**Exercise aim**
Transcribe the records in their entirety, exactly as given.
═════ Data
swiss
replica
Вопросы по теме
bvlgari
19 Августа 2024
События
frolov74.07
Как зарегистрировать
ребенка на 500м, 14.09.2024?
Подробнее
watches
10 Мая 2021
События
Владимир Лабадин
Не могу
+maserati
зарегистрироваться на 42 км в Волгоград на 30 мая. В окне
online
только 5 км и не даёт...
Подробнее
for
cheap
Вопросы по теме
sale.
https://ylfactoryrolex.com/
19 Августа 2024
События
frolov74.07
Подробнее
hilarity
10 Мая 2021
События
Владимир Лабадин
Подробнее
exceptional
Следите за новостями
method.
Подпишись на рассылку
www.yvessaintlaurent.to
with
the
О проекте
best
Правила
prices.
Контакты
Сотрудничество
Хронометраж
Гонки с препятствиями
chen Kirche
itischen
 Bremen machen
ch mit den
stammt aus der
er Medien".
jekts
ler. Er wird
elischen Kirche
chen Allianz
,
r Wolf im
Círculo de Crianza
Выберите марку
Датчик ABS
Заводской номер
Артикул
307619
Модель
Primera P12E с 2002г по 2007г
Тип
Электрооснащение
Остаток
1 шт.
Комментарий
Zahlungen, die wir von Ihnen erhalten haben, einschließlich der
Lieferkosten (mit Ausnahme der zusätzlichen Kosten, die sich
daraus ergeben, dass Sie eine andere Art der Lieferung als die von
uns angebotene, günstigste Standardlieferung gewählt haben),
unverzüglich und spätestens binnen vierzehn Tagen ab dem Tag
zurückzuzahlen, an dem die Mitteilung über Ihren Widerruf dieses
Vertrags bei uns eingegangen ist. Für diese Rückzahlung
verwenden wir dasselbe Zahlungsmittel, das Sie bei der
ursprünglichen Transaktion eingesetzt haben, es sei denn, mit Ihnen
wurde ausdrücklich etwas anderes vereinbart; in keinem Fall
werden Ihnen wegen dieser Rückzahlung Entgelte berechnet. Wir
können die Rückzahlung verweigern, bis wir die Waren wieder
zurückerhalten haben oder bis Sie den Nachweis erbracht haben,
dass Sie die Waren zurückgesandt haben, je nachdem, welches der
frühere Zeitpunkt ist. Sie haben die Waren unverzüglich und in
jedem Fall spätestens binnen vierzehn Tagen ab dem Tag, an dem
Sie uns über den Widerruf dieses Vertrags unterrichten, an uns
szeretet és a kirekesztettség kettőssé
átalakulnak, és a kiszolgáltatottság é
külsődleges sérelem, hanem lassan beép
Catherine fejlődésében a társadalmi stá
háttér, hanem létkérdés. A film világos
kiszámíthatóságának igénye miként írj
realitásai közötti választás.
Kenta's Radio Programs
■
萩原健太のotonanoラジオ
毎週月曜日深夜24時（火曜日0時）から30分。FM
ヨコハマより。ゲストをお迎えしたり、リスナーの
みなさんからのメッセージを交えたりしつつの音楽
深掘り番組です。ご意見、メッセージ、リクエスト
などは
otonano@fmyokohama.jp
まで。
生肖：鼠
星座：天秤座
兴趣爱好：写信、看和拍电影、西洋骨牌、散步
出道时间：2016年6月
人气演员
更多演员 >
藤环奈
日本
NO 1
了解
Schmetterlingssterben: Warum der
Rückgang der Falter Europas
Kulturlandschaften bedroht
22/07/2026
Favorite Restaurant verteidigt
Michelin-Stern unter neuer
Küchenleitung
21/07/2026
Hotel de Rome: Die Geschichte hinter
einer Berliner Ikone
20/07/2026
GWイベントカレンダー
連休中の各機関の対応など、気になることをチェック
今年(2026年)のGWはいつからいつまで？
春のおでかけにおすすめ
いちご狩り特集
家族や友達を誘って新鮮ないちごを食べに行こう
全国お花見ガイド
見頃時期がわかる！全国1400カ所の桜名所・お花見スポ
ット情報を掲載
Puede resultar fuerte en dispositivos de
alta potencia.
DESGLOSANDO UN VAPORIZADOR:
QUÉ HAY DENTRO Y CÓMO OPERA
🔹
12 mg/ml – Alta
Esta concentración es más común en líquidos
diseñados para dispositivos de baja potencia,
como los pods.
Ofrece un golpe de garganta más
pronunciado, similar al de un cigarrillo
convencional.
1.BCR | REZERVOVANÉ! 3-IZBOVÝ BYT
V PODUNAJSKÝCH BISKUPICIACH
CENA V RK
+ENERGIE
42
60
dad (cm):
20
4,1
══════════
**Task result**
swiss
replica
Вопросы по теме
bvlgari
19 Августа 2024
События
frolov74.07
Как зарегистрировать
ребенка на 500м, 14.09.2024?
Подробнее
watches
10 Мая 2021
События
Владимир Лабадин
Не могу
+maserati
зарегистрироваться на 42 км в Волгоград на 30 мая. В окне
online
только 5 км и не даёт...
Подробнее
for
cheap
Вопросы по теме
sale.
https://ylfactoryrolex.com/
19 Августа 2024
События
frolov74.07
Подробнее
hilarity
10 Мая 2021
События
Владимир Лабадин
Подробнее
exceptional
Следите за новостями
method.
Подпишись на рассылку
www.yvessaintlaurent.to
with
the
О проекте
best
Правила
prices.
Контакты
Сотрудничество
Хронометраж
Гонки с препятствиями
chen Kirche
itischen
 Bremen machen
ch mit den
stammt aus der
er Medien".
jekts
ler. Er wird
elischen Kirche
chen Allianz
,
r Wolf im
Círculo de Crianza
Выберите марку
Датчик ABS
Заводской номер
Артикул
307619
Модель
Primera P12E с 2002г по 2007г
Тип
Электрооснащение
Остаток
1 шт.
Комментарий
Zahlungen, die wir von Ihnen erhalten haben, einschließlich der
Lieferkosten (mit Ausnahme der zusätzlichen Kosten, die sich
daraus ergeben, dass Sie eine andere Art der Lieferung als die von
uns angebotene, günstigste Standardlieferung gewählt haben),
unverzüglich und spätestens binnen vierzehn Tagen ab dem Tag
zurückzuzahlen, an dem die Mitteilung über Ihren Widerruf dieses
Vertrags bei uns eingegangen ist. Für diese Rückzahlung
verwenden wir dasselbe Zahlungsmittel, das Sie bei der
ursprünglichen Transaktion eingesetzt haben, es sei denn, mit Ihnen
wurde ausdrücklich etwas anderes vereinbart; in keinem Fall
werden Ihnen wegen dieser Rückzahlung Entgelte berechnet. Wir
können die Rückzahlung verweigern, bis wir die Waren wieder
zurückerhalten haben oder bis Sie den Nachweis erbracht haben,
dass Sie die Waren zurückgesandt haben, je nachdem, welches der
frühere Zeitpunkt ist. Sie haben die Waren unverzüglich und in
jedem Fall spätestens binnen vierzehn Tagen ab dem Tag, an dem
Sie uns über den Widerruf dieses Vertrags unterrichten, an uns
szeretet és a kirekesztettség kettőssé
átalakulnak, és a kiszolgáltatottság é
külsődleges sérelem, hanem lassan beép
Catherine fejlődésében a társadalmi stá
háttér, hanem létkérdés. A film világos
kiszámíthatóságának igénye miként írj
realitásai közötti választás.
Kenta's Radio Programs
■
萩原健太のotonanoラジオ
毎週月曜日深夜24時（火曜日0時）から30分。FM
ヨコハマより。ゲストをお迎えしたり、リスナーの
みなさんからのメッセージを交えたりしつつの音楽
深掘り番組です。ご意見、メッセージ、リクエスト
などは
otonano@fmyokohama.jp
まで。
生肖：鼠
星座：天秤座
兴趣爱好：写信、看和拍电影、西洋骨牌、散步
出道时间：2016年6月
人气演员
更多演员 >
藤环奈
日本
NO 1
了解
Schmetterlingssterben: Warum der
Rückgang der Falter Europas
Kulturlandschaften bedroht
22/07/2026
Favorite Restaurant verteidigt
Michelin-Stern unter neuer
Küchenleitung
21/07/2026
Hotel de Rome: Die Geschichte hinter
einer Berliner Ikone
20/07/2026
GWイベントカレンダー
連休中の各機関の対応など、気になることをチェック
今年(2026年)のGWはいつからいつまで？
春のおでかけにおすすめ
いちご狩り特集
家族や友達を誘って新鮮ないちごを食べに行こう
全国お花見ガイド
見頃時期がわかる！全国1400カ所の桜名所・お花見スポ
ット情報を掲載
Puede resultar fuerte en dispositivos de
alta potencia.
DESGLOSANDO UN VAPORIZADOR:
QUÉ HAY DENTRO Y CÓMO OPERA
🔹
12 mg/ml – Alta
Esta concentración es más común en líquidos
diseñados para dispositivos de baja potencia,
como los pods.
Ofrece un golpe de garganta más
pronunciado, similar al de un cigarrillo
convencional.
1.BCR | REZERVOVANÉ! 3-IZBOVÝ BYT
V PODUNAJSKÝCH BISKUPICIACH
CENA V RK
+ENERGIE
42
60
dad (cm):
20
4,1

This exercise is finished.